Tino turned to look at Tony in sympathy. “What do you do for the Savios?”

Tony winced. “Mostly this.”

Maria walked in from the bedroom, wearing a black silk robe. She was summer tan, her skin glowing like she had just come in from lying out on the roof. Her honey-brown hair hung down her back in soft curls, and like the apartment, she looked very bright and beautiful in the afternoon sun.

“Look at who the cat dragged in. Hey, stranger.” Maria carried the scent of sunscreen when she hugged Tino, holding him close. She pressed a kiss against the curve of his neck and sniffed. “You smell, and it’s not a compliment.”

“I’ve been sweating a little.” Tino kissed her cheek. “I like your siren’s cave. Legit. It makes me wanna hand you my money clip.”

“Yeah?” She gave him a wide, pleased smile, her brown eyes sparkling. “I went less glitter, more soft filter. Vulnerable but classy. I’m looking for old-school New York. Someone a little more mature, like Cary Grant or early nineties De Niro.”

“Catch anything interesting?”

“He scares away all the big fish.” Maria sent a glare at Tony. “Why do you look awful?” She slipped her hand inside Tino’s jacket and gripped his shoulder. “My God, you’re shaking. Tell mama.”

Tino opened his mouth, but the words couldn’t come out.

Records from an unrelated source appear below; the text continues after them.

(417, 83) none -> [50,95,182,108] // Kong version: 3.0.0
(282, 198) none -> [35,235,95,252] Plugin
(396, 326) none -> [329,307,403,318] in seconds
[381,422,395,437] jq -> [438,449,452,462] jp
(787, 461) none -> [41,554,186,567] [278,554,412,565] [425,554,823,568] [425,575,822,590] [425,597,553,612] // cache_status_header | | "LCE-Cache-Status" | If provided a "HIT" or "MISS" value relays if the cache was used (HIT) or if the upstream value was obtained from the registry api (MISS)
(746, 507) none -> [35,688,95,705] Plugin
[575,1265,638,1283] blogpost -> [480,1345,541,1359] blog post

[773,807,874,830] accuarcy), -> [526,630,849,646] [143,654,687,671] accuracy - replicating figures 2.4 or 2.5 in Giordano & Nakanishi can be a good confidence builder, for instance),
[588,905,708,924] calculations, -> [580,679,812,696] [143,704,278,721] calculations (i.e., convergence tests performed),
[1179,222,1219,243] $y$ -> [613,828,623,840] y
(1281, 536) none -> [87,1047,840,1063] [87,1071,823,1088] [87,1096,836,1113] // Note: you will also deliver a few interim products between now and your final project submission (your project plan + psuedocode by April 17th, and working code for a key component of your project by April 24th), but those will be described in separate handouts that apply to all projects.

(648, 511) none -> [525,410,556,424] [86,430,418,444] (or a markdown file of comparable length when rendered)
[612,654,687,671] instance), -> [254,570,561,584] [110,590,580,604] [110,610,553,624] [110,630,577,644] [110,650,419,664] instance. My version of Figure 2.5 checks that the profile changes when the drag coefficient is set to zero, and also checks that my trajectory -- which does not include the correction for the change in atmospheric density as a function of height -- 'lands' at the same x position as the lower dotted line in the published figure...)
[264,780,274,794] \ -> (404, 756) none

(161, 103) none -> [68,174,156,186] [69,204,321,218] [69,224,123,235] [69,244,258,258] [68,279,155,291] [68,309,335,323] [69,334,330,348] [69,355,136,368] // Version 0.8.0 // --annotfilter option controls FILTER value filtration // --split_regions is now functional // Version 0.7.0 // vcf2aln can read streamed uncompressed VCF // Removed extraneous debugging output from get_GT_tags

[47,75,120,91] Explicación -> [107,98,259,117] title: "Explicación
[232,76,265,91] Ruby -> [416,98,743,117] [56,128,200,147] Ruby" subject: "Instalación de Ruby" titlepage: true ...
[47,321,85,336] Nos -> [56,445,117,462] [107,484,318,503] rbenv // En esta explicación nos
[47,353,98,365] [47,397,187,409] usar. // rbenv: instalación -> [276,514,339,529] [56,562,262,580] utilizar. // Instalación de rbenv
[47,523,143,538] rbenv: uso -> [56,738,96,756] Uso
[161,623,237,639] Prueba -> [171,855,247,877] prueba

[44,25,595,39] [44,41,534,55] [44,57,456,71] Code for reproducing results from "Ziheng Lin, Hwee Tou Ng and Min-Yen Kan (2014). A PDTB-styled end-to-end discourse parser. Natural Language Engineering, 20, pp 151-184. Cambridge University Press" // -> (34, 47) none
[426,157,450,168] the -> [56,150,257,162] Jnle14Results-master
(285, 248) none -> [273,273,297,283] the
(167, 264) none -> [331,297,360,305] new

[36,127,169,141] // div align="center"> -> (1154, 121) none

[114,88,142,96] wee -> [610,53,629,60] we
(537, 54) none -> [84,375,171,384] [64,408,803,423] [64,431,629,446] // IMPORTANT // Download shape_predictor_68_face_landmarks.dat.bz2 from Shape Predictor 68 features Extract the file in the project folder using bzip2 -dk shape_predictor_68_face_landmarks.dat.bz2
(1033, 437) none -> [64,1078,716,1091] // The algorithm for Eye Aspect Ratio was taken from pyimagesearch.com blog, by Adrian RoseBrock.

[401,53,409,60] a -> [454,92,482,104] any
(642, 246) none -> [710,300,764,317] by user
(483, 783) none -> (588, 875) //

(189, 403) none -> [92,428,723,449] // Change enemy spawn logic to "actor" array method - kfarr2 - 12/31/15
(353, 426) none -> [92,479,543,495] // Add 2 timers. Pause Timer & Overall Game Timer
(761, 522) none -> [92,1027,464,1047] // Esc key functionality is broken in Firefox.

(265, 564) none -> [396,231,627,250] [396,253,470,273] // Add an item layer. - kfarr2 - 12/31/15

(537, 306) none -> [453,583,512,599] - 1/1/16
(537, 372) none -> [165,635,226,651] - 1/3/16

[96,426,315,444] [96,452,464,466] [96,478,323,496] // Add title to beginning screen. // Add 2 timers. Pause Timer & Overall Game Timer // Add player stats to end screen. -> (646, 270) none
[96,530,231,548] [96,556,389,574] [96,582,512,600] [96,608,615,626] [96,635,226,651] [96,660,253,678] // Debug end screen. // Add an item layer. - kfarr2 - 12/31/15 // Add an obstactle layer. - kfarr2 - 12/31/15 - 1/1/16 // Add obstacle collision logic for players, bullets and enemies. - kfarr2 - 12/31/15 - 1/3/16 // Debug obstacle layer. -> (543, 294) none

He just couldn’t say it again.

“Aren’t you talking to your friends?” Tino asked her incredulously, and he turned to look back at Tony. “How did you not hear? I know they’re talking.”

“We’re on a break from our friends.” Tony gave Tino a wide-eyed look. “Trying to avoid old habits .”

“I’m on a cleanse. Totally willing, doing it myself,” Maria admitted, sounding unapologetic. “My father still pays him to keep me in line and block all unsavory phone numbers while I’m sleeping.”

“Kiss my ass, Maria,” Tony growled, sounding like it was something he was sick to death of discussing. “You should not be this pissed off about it. The cleanse is making you a cunt. I was blocking your unsavory phone numbers for a long time before your father got involved.”